Your instructions:
Scan the records below. List lines holding "assign".

[Machine-readable hardware designs]
────────────────

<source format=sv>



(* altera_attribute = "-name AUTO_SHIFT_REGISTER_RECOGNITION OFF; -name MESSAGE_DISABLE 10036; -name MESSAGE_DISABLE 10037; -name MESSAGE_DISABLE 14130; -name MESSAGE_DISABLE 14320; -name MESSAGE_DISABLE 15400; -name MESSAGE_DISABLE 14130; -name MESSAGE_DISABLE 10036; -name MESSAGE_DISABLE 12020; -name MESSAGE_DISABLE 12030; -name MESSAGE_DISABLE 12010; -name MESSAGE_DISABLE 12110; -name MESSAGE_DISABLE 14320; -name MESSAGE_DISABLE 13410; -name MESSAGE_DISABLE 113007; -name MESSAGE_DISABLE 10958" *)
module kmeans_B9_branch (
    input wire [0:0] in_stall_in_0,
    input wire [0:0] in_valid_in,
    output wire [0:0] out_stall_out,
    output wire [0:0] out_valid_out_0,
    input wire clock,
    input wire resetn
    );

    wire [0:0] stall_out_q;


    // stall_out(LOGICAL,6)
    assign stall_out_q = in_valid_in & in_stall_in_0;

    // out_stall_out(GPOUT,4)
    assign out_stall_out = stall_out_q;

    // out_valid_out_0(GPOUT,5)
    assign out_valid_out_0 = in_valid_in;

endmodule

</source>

────────────────

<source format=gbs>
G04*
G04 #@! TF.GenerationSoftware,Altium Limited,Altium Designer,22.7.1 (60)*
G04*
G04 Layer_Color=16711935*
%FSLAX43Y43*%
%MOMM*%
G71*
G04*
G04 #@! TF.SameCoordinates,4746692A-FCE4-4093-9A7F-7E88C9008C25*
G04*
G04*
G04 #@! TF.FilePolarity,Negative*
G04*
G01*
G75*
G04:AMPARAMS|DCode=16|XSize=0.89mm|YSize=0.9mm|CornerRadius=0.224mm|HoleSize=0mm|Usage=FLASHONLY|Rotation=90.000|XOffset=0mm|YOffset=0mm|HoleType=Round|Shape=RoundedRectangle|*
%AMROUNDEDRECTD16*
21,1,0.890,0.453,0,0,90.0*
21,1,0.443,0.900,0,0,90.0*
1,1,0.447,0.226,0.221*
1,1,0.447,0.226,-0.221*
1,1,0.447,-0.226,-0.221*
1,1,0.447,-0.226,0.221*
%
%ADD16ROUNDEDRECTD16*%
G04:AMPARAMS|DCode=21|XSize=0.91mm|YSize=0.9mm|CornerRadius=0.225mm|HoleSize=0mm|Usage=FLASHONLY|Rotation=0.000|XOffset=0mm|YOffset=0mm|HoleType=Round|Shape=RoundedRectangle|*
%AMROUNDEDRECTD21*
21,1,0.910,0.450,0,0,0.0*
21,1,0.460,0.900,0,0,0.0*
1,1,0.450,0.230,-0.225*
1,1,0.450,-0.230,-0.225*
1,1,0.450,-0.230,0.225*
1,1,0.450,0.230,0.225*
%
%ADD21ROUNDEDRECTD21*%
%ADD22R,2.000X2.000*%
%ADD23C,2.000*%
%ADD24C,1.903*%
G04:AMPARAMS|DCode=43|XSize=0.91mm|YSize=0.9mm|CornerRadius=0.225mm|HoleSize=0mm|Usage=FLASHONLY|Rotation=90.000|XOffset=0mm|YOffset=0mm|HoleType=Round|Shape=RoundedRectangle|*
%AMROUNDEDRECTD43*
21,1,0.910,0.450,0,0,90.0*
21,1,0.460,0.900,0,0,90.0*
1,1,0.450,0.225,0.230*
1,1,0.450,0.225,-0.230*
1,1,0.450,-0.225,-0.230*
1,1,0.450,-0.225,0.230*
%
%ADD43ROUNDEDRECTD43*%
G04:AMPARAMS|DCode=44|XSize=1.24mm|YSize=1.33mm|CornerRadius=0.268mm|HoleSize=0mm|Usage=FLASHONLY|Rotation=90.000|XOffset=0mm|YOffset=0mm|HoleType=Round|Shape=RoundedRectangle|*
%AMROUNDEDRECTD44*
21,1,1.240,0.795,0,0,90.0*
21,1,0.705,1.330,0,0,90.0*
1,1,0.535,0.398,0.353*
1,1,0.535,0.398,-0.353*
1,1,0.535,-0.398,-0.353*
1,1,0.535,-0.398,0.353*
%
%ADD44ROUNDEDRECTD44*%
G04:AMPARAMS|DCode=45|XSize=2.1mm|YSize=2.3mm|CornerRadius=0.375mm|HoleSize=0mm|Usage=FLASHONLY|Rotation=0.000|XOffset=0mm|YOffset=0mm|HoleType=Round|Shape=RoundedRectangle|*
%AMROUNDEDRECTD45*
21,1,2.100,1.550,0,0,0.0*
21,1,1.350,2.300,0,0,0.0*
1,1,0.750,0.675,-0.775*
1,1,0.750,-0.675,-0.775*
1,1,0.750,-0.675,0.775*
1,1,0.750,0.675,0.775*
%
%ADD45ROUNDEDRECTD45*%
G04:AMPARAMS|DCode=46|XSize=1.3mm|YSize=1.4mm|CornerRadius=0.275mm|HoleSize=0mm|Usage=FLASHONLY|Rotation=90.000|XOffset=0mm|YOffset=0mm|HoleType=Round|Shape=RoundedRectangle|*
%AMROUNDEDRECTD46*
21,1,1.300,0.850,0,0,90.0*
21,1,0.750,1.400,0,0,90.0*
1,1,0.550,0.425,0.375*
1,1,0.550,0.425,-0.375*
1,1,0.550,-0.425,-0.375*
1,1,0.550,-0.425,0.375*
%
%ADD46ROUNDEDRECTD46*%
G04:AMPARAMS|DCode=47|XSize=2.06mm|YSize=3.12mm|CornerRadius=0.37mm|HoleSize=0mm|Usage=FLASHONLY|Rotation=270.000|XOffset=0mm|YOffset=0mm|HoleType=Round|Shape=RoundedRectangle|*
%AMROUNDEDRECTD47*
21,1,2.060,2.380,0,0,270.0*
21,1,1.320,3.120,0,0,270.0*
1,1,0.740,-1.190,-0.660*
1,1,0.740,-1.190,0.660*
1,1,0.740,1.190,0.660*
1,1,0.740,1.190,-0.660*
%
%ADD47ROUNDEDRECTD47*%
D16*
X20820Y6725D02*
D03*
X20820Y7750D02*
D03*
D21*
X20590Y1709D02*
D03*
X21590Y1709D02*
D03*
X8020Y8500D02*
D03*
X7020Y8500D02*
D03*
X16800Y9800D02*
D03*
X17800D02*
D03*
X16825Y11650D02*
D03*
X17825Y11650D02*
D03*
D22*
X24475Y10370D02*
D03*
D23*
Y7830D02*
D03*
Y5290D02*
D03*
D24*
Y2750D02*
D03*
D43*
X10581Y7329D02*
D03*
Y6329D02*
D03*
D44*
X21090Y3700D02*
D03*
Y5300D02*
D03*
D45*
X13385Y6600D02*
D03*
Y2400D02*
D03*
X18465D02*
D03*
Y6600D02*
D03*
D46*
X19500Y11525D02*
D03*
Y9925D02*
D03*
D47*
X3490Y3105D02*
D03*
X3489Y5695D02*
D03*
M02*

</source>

────────────────

Exercise output:
    assign stall_out_q = in_valid_in & in_stall_in_0;
    assign out_stall_out = stall_out_q;
    assign out_valid_out_0 = in_valid_in;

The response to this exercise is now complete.